> [Tarea 1]:
Responde a partir del texto de lectura:
(a) ¿Quién encabeza la Secretaría de Seguridad Pública?
(b) ¿En qué fecha ocurrió el ataque del caso Tres Marías?
(c) ¿A qué secretaría pretende Enrique Peña Nieto regresar el control del aparato de seguridad?

> [Texto de lectura]:
________

La flaqueza institucional de la Secretaría de Seguridad Pública (SSP), que encabeza Genaro García Luna, ha sido nuevamente la protagonista de las primeras planas de esta semana. Las irregularidades en el caso Tres Marías –donde, el 24 de agosto pasado, elementos de la Policía Federal atentaron contra un vehículo que transportaba personal del gobierno estadounidense y que era conducido por un elemento de la Marina—aún no se agotan. Por si fuera poco, la Procuraduría General de la República (PGR) se ha encargado se subrayar cada una de ellas y desnudar, a unas horas de terminar la gestión del presidente Calderón, el desorden del aparato de seguridad en México. Así, al tiempo que se desarrolla este escándalo mediático, se prevé la inminente reestructuración del modelo institucional de los sexenios panistas en materia de seguridad y justicia (recordar que fue Vicente Fox quien creó la SSP), para dar paso a la intención del presidente electo, Enrique Peña Nieto, de eliminar la SSP y regresar el control del aparato de seguridad pública, migratoria, Policía Federal y sistema penitenciario, al antiguo Palacio de Cobián: la Secretaría de Gobernación (SEGOB). La pregunta relevante es si en verdad alguno de esos dos modelos de estructura de la administración pública federal (o ninguno) puede responder mejor a las necesidades de una sociedad que exige acciones inmediatas en cuanto al combate a la delincuencia.

________

> [Tarea 2]:
Cambia "family" por "familia" en las filas, desde la línea que contiene "locality: Between Lake" hasta la línea que contiene "genus: Dichanthelium", ambas incluidas, y reproduce únicamente esas líneas sin otra modificación.

________

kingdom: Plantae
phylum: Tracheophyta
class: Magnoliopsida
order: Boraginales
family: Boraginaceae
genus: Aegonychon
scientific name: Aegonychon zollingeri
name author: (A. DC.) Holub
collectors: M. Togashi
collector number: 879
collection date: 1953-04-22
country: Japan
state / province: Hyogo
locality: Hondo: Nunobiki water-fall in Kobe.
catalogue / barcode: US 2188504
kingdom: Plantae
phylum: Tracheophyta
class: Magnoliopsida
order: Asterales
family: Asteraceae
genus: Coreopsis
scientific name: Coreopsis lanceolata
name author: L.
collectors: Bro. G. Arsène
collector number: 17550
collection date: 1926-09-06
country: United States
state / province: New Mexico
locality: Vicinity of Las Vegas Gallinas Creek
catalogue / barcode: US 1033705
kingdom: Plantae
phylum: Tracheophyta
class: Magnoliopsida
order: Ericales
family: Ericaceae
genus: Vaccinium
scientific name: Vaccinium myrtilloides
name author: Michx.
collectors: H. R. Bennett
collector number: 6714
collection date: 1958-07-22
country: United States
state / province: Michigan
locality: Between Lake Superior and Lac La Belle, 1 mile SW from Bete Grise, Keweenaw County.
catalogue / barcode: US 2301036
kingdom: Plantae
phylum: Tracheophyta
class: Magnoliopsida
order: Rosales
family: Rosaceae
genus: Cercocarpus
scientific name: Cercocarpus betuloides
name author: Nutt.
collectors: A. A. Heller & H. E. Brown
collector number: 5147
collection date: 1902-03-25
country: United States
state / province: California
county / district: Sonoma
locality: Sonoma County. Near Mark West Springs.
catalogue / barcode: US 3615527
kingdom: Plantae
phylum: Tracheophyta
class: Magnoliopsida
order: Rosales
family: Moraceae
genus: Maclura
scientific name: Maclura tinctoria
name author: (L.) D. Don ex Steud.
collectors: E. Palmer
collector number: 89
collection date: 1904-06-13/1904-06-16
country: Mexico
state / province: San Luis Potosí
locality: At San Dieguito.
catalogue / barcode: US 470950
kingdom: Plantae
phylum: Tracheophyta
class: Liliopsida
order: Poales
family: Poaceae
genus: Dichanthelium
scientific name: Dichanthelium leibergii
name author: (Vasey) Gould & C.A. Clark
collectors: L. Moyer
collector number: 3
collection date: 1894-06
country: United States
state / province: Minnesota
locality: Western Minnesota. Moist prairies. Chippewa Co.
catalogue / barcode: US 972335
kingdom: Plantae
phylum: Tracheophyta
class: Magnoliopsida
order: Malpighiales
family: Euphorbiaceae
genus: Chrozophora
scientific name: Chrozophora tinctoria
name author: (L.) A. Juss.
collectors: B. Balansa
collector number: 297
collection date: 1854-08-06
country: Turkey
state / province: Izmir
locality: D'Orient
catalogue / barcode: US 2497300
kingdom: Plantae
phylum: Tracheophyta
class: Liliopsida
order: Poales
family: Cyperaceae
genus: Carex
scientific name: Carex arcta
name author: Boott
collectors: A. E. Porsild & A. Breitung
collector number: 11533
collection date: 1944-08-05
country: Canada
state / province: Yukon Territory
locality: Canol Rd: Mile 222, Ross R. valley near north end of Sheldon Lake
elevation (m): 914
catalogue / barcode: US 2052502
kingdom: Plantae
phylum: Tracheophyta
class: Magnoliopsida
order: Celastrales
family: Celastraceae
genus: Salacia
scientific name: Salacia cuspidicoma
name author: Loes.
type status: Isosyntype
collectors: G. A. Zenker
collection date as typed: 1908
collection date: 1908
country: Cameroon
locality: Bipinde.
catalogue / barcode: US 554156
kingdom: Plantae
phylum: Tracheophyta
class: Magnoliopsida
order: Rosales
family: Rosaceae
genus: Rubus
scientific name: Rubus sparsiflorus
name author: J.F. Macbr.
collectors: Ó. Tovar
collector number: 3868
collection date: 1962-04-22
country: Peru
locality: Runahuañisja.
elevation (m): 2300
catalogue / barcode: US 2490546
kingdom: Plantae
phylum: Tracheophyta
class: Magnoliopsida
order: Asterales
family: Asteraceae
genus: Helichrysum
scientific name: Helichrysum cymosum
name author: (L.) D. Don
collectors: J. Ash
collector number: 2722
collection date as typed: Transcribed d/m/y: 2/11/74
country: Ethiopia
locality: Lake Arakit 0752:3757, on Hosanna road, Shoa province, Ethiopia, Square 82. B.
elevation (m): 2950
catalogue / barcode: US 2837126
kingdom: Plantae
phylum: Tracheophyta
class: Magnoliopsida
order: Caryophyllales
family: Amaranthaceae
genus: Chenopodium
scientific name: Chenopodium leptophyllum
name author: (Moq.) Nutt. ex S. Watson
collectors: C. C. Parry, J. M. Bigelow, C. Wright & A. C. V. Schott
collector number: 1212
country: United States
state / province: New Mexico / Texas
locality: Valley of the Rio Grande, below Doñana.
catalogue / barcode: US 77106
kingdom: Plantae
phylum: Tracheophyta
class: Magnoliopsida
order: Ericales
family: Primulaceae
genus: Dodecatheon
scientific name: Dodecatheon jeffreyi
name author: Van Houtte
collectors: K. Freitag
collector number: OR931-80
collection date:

________

> [Respuesta 1]:
(a) Genaro García Luna.
(b) El 24 de agosto.
(c) A la Secretaría de Gobernación (SEGOB).

> [Respuesta 2]:
locality: Between Lake Superior and Lac La Belle, 1 mile SW from Bete Grise, Keweenaw County.
catalogue / barcode: US 2301036
kingdom: Plantae
phylum: Tracheophyta
class: Magnoliopsida
order: Rosales
familia: Rosaceae
genus: Cercocarpus
scientific name: Cercocarpus betuloides
name author: Nutt.
collectors: A. A. Heller & H. E. Brown
collector number: 5147
collection date: 1902-03-25
country: United States
state / province: California
county / district: Sonoma
locality: Sonoma County. Near Mark West Springs.
catalogue / barcode: US 3615527
kingdom: Plantae
phylum: Tracheophyta
class: Magnoliopsida
order: Rosales
familia: Moraceae
genus: Maclura
scientific name: Maclura tinctoria
name author: (L.) D. Don ex Steud.
collectors: E. Palmer
collector number: 89
collection date: 1904-06-13/1904-06-16
country: Mexico
state / province: San Luis Potosí
locality: At San Dieguito.
catalogue / barcode: US 470950
kingdom: Plantae
phylum: Tracheophyta
class: Liliopsida
order: Poales
familia: Poaceae
genus: Dichanthelium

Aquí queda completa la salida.